Many species of freshwater and saltwater plants and animals are dependent on glacier-fed waters to ensure a cold water habitat that they have adapted to. Some species of freshwater fish need cold water to survive and to reproduce, and this is especially true with salmon and cutthroat trout. Reduced glacier runoff can lead to insufficient stream flow to allow these species to thrive. Ocean krill, a cornerstone species, prefer cold water and are the primary food source for aquatic mammals such as the blue whale.

In general, freshwater bodies such as streams can be strongly affected by heatwaves. However, the impact could vary strongly depending on the presence or absence of predators in the stream community. In their absence, the impacts are much more severe and the local extinction of most species could occur, homogenizing the community. Species of fish living in cold or cool water can see a reduction in population of up to 50% in the majority of U.S. freshwater streams, according to most climate change models. The increase in metabolic demands due to higher water temperatures, in combination with decreasing amounts of food will be the main contributors to their decline.

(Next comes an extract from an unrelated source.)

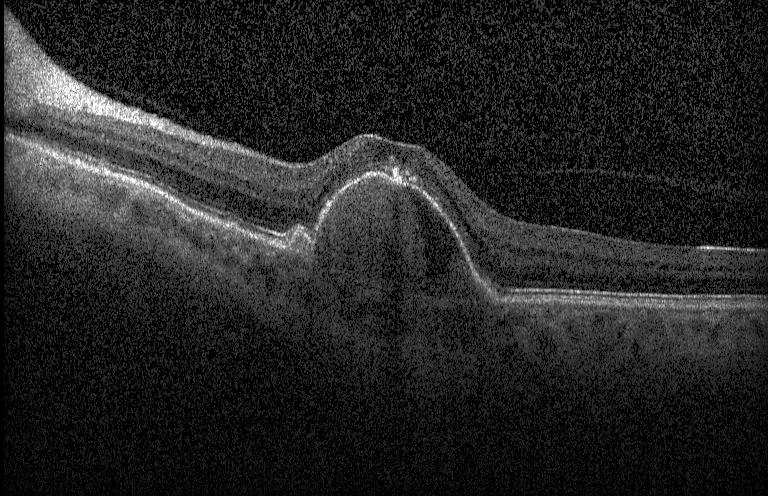
Heidelberg Spectralis. Spectral-domain OCT. Optical coherence tomography scan. A choroidal neovascular membrane.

Additionally, many fish species (such as salmon) use seasonal water levels of streams as a means of reproducing, typically breeding when water flow is high and migrating to the ocean after spawning. Because snowfall is expected to be reduced due to climate change, water runoff is expected to decrease which leads to lower flowing streams, affecting the spawning of millions of salmon. To add to this, rising seas will begin to flood coastal river systems, converting them from fresh water habitats to saline environments where indigenous species will likely perish. In southeast Alaska, the sea rises by 3.96 cm/year, redepositing sediment in various river channels and bringing salt water inland. This rise in sea level not only contaminates streams and rivers with saline water, but also the reservoirs they are connected to, where species such as sockeye salmon live. Although this species of Salmon can survive in both salt and fresh water, the loss of a body of fresh water stops them from reproducing in the spring, as the spawning process requires fresh water.

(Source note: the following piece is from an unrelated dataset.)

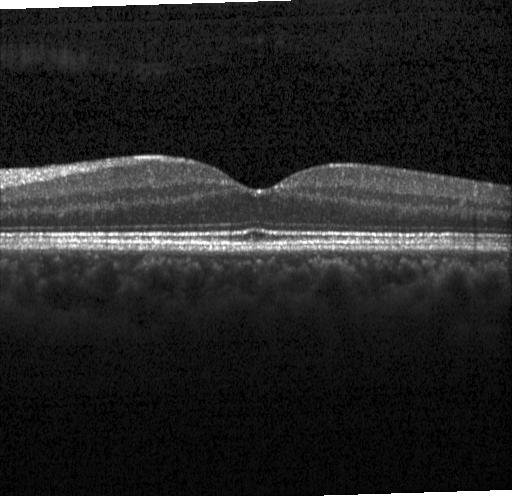
Assessment: no CNV, no DME, and no drusen.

In freshwater ecosystems, climate warming drives bidirectional and asymmetric shifts in fish distributions. For example, in the Volga-Kama basin, "southern" Ponto-Caspian species are actively expanding their ranges northward into newly formed reservoir habitats, while "northern" cold-adapted species (such as vendace and European smelt) are experiencing significant range regression due to increasing water temperatures and altered thermal dynamics.

==Marine biomes==
===Polar waters===
In the Arctic, the waters of Hudson Bay are ice-free for three weeks longer than they were thirty years ago, affecting polar bears, which prefer to hunt on sea ice. Species that rely on cold weather conditions such as gyrfalcons, and snowy owls that prey on lemmings that use the cold winter to their advantage may be negatively affected.